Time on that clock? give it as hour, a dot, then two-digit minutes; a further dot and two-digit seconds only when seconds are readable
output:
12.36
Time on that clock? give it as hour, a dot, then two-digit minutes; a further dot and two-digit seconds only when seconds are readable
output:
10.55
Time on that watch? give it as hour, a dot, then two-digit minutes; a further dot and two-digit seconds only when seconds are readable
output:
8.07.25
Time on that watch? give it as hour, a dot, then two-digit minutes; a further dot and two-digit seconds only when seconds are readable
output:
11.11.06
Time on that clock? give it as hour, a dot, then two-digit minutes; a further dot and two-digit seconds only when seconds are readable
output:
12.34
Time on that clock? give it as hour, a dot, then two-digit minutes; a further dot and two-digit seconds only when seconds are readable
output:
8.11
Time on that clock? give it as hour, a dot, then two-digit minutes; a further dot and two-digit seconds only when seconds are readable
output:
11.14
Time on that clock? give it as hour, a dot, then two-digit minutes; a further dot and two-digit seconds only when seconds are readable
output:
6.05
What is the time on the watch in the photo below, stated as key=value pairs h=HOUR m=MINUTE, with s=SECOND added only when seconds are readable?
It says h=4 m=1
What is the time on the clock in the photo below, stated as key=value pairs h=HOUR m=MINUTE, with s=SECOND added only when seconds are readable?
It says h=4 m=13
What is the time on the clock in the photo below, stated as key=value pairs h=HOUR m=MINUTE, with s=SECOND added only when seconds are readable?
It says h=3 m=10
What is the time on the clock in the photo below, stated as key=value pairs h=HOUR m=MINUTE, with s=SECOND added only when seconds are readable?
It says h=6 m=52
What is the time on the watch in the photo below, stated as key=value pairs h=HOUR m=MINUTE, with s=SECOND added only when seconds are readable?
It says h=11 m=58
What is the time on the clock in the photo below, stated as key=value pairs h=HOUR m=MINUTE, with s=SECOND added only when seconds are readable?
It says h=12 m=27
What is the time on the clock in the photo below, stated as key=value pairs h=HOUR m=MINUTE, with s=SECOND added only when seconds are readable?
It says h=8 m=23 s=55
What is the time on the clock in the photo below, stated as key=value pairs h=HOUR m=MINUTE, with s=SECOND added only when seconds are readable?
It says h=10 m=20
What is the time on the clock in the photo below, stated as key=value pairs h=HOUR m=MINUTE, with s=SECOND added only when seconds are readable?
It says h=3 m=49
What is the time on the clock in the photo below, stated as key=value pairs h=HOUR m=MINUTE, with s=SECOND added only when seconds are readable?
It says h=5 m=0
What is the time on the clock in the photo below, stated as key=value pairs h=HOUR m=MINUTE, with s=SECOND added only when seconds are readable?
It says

------------------------------------------------

◆ Problem statement ◆
State how many lines of the material above contain the string "says", with case counting, and give only the number.

◆ Solution ◆
11